───── Text under study ─────

Data-driven decision-making

Segments and mix: not every guest is worth the same

8 min

Friday afternoon. Francis, Hotel Peaqplus City’s sales manager, puts the report on the desk of Adam, the general manager, with a satisfied look: “We had two great days last week — both ran at 80%, 64 rooms sold on each. An equally strong weekend.” Adam looks at the number and nods slowly — then stops. Because he knows that Daniel, the revenue manager, tends to ask the uncomfortable question at moments like this: “Same number of rooms, fine. But the same kind of guest?”

And indeed: in occupancy the two days are twins, but for the wallet they are entirely different. On one, higher-paying individual guests and corporate bookings filled the house — guests who spent beyond the room too; on the other, one large, cheap group formed the backbone. The same occupancy, a radically different result. This lesson is about why the mix — the guest composition — is the leader’s real decision ground, not occupancy on its own.

What a segment is, and why it matters

A segment is a grouping of guests by their business type. The four classics:

  • Transient / leisure — an individual, freely booking, typically leisure guest. Usually pays the highest room rate, and seeks out the house on weekends and in season.
  • Corporate — a contracted company guest. Their room rate is often lower (a negotiated discount), but in return they are predictable, repeat, and typically come midweek — exactly when leisure is weak.
  • Group — many rooms at once, but with the deepest discount; the price of “guaranteed volume” is the lowest average rate.
  • Walk-in — a guest who drops in without a prior booking. Small in volume, but often at the highest rate.

The leadership insight: a guest’s value doesn’t begin with the room rate, and it doesn’t end there either. It has three layers. The first is the room rate (what they pay for the room). The second is total spend: restaurant, bar, spa, parking — the ancillary (beyond-the-room) revenue, which differs dramatically by segment. The third is future value: do they come back, do they bring others, are they predictable. A lower-rate corporate guest who comes every week on the weak Tuesdays, dines every evening, and has been loyal for three years can be worth more overall than a higher-rate leisure guest who books once a year, right onto the Saturday that was already full.

The mix is the leader’s decision, occupancy is only the result

Here’s the conceptual core. Occupancy is a consequence — of which segments, in what proportion, we let fill the house. The leader doesn’t set the occupancy, but the mix: how much capacity we release to the corporate contract, how much we hold back for the higher-paying leisure guest, when it’s worth letting a group in, and when it would push out a more valuable guest (that was the subject of lesson 6, opportunity cost).

The Peaqplus Segmentation feature makes exactly this visible: it doesn’t show a single average ADR, but breaks occupancy, rate and revenue down by segment — so the leader sees what moves behind the “80%”. Because the average hides the mix, and the mix hides the money.

This mindset reaches far beyond daily pricing. The mix decides how the hotel behaves in a bad year: a house that leans too heavily on a single segment — say weekend leisure, or one large group partner — is far more vulnerable than a balanced one. If one segment’s demand dries up, the well-diversified hotel has something to fall back on. So the mix is not only a revenue decision but a risk decision too — which is why it belongs on the leader’s desk, not only the revenue manager’s.

───── Supplied records ─────

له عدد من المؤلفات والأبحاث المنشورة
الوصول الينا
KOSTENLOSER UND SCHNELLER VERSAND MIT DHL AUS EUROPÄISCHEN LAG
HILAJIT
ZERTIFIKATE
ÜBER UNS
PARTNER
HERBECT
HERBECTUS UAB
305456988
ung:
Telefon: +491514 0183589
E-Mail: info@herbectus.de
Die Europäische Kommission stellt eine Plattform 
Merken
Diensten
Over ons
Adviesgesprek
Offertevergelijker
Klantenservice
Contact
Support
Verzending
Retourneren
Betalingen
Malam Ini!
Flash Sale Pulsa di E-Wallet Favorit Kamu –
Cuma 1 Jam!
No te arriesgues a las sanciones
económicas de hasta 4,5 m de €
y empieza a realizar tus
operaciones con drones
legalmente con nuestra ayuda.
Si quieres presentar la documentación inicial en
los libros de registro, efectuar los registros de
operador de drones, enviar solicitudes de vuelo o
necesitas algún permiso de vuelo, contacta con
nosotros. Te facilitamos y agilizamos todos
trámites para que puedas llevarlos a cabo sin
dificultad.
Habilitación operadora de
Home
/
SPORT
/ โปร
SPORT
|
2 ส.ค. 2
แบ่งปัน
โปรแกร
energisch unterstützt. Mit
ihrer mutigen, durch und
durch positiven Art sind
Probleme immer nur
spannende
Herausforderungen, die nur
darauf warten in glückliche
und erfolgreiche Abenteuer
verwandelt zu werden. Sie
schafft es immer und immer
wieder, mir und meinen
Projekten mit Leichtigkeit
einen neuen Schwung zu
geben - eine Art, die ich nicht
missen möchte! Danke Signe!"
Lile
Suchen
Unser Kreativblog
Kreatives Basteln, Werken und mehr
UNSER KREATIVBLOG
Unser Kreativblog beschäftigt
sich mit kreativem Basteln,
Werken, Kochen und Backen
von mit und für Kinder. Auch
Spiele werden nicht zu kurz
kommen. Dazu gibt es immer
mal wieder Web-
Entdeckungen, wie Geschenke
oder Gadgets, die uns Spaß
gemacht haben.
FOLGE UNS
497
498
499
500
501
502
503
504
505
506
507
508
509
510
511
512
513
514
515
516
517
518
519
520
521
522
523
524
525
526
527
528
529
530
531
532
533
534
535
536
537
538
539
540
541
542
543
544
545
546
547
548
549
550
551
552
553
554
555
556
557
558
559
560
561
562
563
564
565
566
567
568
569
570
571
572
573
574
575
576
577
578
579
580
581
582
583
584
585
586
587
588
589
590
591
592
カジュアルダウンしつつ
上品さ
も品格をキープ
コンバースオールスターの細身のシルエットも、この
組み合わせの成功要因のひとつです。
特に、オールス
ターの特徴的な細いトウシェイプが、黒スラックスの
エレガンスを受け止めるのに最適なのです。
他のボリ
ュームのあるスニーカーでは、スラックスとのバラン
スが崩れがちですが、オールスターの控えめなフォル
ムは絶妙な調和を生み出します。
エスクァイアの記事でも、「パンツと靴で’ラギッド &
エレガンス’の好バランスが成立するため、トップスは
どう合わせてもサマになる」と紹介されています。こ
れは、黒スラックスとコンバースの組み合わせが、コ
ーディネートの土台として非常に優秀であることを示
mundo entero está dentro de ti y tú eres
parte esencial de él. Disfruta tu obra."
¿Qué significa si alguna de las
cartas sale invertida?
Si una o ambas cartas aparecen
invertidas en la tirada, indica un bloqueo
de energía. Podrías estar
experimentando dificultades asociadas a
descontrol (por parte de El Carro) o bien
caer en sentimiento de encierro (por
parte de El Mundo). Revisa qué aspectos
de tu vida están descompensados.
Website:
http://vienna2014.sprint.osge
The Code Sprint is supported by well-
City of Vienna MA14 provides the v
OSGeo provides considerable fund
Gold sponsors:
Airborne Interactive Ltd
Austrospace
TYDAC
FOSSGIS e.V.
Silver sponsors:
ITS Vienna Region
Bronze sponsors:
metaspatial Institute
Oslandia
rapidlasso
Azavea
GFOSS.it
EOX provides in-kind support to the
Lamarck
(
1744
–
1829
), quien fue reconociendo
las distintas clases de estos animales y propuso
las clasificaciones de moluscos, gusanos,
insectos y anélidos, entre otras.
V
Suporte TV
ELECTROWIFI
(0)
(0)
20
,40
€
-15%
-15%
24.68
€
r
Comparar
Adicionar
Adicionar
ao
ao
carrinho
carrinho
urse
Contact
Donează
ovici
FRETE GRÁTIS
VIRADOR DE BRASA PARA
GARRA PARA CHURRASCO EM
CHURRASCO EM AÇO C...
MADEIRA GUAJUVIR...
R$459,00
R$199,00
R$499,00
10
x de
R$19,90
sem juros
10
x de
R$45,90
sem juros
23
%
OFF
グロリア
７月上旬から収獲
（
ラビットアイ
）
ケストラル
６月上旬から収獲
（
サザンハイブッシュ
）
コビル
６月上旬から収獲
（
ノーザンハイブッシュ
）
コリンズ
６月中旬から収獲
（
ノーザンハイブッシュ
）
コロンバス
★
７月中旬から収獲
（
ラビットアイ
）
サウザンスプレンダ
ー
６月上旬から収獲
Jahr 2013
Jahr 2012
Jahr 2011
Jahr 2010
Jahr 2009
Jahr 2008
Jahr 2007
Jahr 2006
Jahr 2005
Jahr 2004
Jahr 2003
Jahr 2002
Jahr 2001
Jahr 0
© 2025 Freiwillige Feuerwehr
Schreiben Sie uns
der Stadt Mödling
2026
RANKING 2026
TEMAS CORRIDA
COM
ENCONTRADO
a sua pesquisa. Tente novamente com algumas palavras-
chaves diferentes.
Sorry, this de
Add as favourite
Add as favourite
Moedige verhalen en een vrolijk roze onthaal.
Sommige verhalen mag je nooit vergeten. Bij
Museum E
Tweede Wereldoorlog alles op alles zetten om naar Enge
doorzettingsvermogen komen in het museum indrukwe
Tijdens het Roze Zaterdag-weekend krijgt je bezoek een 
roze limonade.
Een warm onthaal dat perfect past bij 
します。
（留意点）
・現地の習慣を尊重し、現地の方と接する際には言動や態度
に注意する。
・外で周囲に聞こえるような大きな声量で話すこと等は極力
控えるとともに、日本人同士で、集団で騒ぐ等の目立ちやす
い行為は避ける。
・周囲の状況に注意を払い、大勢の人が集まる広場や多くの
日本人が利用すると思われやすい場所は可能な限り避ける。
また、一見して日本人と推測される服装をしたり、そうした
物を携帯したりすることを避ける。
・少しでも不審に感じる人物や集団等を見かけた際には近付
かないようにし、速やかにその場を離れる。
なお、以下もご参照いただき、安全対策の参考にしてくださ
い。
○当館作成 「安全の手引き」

─────

Task 1 — Please list the four guest segments named in the lesson on hotel guest segments.
Task 2 — Pick up the lesson on hotel guest segments after its final sentence and keep writing it.

Your response 1 —
- Transient / leisure
- Corporate
- Group
- Walk-in

Your response 2 —
Two days, the same occupancy — behind the number

Let’s unpack Francis’s two “identical” days. Both are 80% occupancy, 64 rooms sold out of Hotel Peaqplus City’s 80. The only difference is in the mix — and in the spend beyond the room.

Day "A" — leisure + corporateDay "B" — group-heavy
Leisure (individual)48 rooms × 102 EUR24 rooms × 104 EUR
Corporate16 rooms × 95 EUR
Group40 rooms × 72 EUR
Rooms sold in total64 (80%)64 (80%)
Room revenue6,416 EUR5,376 EUR
Room ADR100.25 EUR84.00 EUR
Room RevPAR80.20 EUR67.20 EUR
Spend beyond the room (F&B, spa)1,920 EUR1,296 EUR
Total revenue8,336 EUR6,672 EUR
TRevPAR104.20 EUR83.40 EUR

Let’s read it. Even in room revenue there’s a 1,040 EUR gap (6,416 vs. 5,376) — although both days are the same 64 rooms, “the same 80%”. That alone refutes Francis’s “identical weekend” reading: the group’s low average rate dragged the B day down.

But the real gap opens up in the spend beyond the room. On the A day, the leisure and the loyal corporate guests sat down in the restaurant, used the spa, ordered at the bar — each left more beyond-the-room euros. The group on the B day typically moves on an organised programme and spends less spontaneously inside the house. TRevPAR (Total Revenue per Available Room — all revenue divided by available rooms) shows this in one number: 104.20 EUR vs. 83.40 EUR. The difference is 20.80 EUR per room, and across the 80-room house that’s 1,664 EUR on a single night — while the occupancy figure was perfectly identical.

If Adam looked only at occupancy, he’d book the two days as identical. If he got as far as room ADR, he’d see the larger half of the difference. Only the full, segment-level picture reveals the real 1,664 EUR gap.

The corporate paradox: when the cheaper guest is worth more

One important nuance, so the lesson doesn’t tip into the “the pricier guest is always better” fallacy. Take a company guest who, under contract, pays 90 EUR — less than leisure’s 105. At first glance it looks like the worse deal. But: they spend 25 nights with us in a year, typically on Tuesday and Wednesday — precisely the weakest days, when the room would otherwise stay empty — and they dine every evening, spending an average of 30 EUR in the restaurant.

The annual tally: 90 × 25 = 2,250 EUR of room revenue, plus 30 × 25 = 750 EUR of F&B, totalling 3,000 EUR — mostly on nights that have no alternative demand. The higher-rate leisure guest, by contrast, comes once or twice a year, right onto the full Saturday, where we’d have sold their spot anyway. So the “cheaper” corporate guest brings genuine new revenue in the dead periods, while the “pricier” leisure guest only partly displaces another guest paying just as much. The room rate misleads; the full, annual, segment-level value tells the truth.

Back to Francis

Adam hands the report back with one sentence: “The two days weren’t identical, Francis — the occupancy was, but the mix wasn’t, and the mix is what brings the money.” Then he turns it into action: for the next similar days they won’t set bare fullness as the target, but watch the mix — when to let a group in (onto the weak-demand days, where capacity would otherwise stay empty), and when to hold it back for the higher-paying guest. And Francis starts to look at his own deals differently: not just how many rooms a piece of business fills, but with what guest, what total spend, on what day.

The leadership sentence worth closing on: occupancy tells you whether you’re full; the mix, whether it was worth it.

The build-up of segmentation, segment-level pricing and mix optimisation from the revenue manager’s angle are covered in detail by the RM Academy’s Segments and markets and Segmentation in depth lessons.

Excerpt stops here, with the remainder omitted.